**Work required**
Exact copy, pictures excluded: output the lines from the opening of the entries through the line bearing "20,1,$1+$1,$4,$5,$6,$7,0*".

**Exercise data**
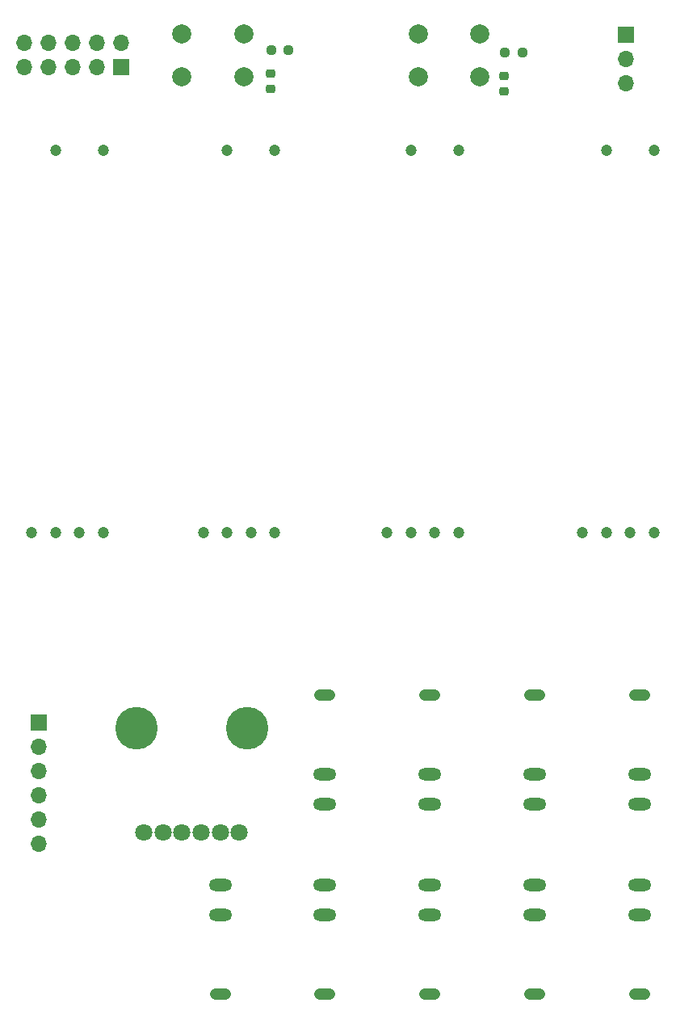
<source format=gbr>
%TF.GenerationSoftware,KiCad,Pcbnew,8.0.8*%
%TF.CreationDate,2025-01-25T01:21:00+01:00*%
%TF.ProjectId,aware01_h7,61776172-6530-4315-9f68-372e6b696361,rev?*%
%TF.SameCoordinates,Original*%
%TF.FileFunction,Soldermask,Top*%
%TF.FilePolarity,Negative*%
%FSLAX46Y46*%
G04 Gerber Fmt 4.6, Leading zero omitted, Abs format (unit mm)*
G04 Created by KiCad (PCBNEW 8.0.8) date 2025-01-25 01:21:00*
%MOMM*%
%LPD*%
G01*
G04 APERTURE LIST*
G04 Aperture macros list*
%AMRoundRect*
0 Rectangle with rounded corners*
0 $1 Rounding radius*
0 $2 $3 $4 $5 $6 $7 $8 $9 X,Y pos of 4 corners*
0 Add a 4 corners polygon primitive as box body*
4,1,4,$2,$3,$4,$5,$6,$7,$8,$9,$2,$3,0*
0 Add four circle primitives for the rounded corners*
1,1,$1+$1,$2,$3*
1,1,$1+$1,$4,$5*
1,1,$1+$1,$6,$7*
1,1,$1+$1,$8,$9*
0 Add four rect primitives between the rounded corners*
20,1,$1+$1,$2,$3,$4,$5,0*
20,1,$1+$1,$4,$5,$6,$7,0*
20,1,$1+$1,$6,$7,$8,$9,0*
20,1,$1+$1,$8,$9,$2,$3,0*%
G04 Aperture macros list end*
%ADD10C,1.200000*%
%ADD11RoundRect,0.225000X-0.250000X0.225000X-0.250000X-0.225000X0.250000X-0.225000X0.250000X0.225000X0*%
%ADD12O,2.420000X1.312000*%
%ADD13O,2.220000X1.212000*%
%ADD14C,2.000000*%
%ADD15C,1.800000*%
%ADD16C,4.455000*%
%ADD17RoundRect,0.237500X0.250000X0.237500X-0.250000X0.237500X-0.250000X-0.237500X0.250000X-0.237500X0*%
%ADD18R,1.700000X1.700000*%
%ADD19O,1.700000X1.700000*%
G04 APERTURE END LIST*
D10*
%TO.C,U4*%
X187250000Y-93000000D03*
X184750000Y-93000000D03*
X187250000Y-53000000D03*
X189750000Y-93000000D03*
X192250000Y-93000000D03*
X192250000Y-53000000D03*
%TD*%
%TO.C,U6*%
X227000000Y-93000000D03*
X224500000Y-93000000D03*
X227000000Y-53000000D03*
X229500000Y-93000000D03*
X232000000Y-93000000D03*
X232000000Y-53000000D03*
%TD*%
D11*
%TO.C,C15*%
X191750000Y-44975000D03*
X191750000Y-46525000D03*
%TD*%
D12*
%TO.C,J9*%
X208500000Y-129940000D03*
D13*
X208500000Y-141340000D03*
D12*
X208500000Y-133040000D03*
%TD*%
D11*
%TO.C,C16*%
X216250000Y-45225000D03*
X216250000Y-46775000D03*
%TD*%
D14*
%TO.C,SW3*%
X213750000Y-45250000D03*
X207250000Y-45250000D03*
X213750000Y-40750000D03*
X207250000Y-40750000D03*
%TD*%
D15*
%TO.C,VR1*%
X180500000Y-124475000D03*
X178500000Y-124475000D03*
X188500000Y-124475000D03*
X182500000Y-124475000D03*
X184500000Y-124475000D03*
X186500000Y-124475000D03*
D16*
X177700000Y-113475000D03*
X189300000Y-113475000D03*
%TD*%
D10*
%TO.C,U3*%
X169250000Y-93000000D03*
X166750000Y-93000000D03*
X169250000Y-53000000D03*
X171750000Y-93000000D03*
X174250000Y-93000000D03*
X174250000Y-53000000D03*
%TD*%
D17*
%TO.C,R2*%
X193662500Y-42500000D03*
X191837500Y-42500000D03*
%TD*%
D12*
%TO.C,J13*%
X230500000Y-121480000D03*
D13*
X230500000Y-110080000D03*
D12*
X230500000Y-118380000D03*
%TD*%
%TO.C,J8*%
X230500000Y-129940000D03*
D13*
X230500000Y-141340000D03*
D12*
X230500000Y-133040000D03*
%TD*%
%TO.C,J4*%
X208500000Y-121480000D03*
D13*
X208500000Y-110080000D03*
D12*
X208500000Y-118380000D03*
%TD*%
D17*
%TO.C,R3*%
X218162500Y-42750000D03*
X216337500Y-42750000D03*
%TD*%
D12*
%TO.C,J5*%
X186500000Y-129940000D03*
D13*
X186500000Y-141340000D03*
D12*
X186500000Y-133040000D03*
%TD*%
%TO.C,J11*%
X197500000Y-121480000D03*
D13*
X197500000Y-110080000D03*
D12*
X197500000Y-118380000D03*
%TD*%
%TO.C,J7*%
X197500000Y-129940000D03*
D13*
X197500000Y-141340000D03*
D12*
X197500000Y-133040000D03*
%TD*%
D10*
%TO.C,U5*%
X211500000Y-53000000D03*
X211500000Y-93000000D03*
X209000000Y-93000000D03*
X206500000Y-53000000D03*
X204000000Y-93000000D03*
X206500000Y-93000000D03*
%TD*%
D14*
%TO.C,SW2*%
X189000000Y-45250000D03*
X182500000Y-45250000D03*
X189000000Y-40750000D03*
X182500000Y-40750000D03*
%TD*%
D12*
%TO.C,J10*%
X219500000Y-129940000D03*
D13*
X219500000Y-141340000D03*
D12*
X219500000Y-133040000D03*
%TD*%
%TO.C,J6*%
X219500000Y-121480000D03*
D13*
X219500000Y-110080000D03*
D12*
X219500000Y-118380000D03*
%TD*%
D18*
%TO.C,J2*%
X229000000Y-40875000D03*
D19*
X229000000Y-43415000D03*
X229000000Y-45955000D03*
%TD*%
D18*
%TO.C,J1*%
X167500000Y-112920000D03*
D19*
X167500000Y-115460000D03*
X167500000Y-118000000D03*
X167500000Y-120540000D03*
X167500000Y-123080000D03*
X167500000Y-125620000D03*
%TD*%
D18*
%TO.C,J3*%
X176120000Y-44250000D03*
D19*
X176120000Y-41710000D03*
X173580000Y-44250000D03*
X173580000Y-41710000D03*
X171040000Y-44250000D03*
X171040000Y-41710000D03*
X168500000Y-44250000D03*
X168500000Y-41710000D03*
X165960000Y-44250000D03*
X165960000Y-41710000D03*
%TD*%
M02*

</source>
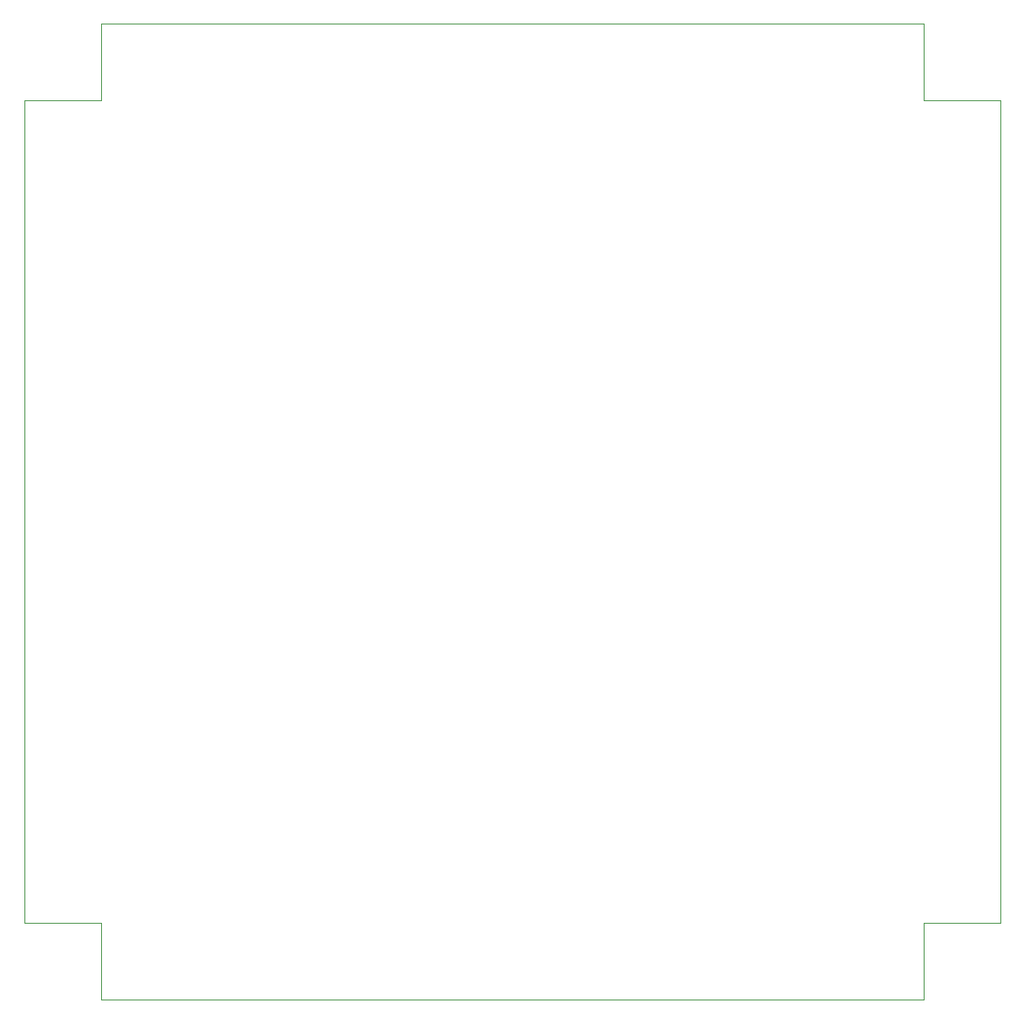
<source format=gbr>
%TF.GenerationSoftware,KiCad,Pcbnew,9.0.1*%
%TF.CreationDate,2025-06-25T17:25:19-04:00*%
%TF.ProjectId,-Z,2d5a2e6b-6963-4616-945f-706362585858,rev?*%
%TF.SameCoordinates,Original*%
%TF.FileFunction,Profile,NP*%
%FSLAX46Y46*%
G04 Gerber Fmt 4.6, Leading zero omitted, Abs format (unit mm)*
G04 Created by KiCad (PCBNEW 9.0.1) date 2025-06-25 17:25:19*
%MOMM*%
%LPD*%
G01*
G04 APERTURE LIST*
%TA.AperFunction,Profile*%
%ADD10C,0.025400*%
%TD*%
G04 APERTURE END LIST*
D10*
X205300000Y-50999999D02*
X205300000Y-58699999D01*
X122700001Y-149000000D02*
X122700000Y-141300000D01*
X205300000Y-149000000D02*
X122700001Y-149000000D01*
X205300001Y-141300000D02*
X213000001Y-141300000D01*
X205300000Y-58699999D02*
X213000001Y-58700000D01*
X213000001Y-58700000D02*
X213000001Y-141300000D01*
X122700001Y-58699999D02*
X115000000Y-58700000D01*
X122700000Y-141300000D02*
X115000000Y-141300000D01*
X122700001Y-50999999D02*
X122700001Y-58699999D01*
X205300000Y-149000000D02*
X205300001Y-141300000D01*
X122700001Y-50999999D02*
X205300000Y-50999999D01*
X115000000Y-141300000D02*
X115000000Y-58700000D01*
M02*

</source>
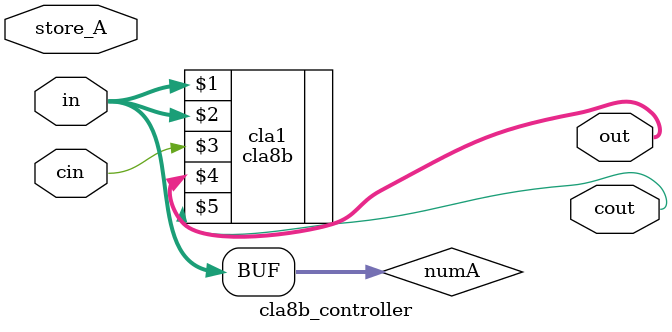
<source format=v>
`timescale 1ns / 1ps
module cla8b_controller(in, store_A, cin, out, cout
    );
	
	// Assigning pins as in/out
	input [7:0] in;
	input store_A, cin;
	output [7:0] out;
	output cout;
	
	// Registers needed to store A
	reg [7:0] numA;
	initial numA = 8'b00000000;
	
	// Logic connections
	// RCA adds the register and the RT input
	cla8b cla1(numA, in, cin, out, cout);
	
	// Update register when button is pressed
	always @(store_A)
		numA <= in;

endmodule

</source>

**Answer to the problem**
<source format=gbr>
%TF.GenerationSoftware,KiCad,Pcbnew,8.0.8*%
%TF.CreationDate,2025-01-25T01:21:00+01:00*%
%TF.ProjectId,aware01_h7,61776172-6530-4315-9f68-372e6b696361,rev?*%
%TF.SameCoordinates,Original*%
%TF.FileFunction,Soldermask,Top*%
%TF.FilePolarity,Negative*%
%FSLAX46Y46*%
G04 Gerber Fmt 4.6, Leading zero omitted, Abs format (unit mm)*
G04 Created by KiCad (PCBNEW 8.0.8) date 2025-01-25 01:21:00*
%MOMM*%
%LPD*%
G01*
G04 APERTURE LIST*
G04 Aperture macros list*
%AMRoundRect*
0 Rectangle with rounded corners*
0 $1 Rounding radius*
0 $2 $3 $4 $5 $6 $7 $8 $9 X,Y pos of 4 corners*
0 Add a 4 corners polygon primitive as box body*
4,1,4,$2,$3,$4,$5,$6,$7,$8,$9,$2,$3,0*
0 Add four circle primitives for the rounded corners*
1,1,$1+$1,$2,$3*
1,1,$1+$1,$4,$5*
1,1,$1+$1,$6,$7*
1,1,$1+$1,$8,$9*
0 Add four rect primitives between the rounded corners*
20,1,$1+$1,$2,$3,$4,$5,0*
20,1,$1+$1,$4,$5,$6,$7,0*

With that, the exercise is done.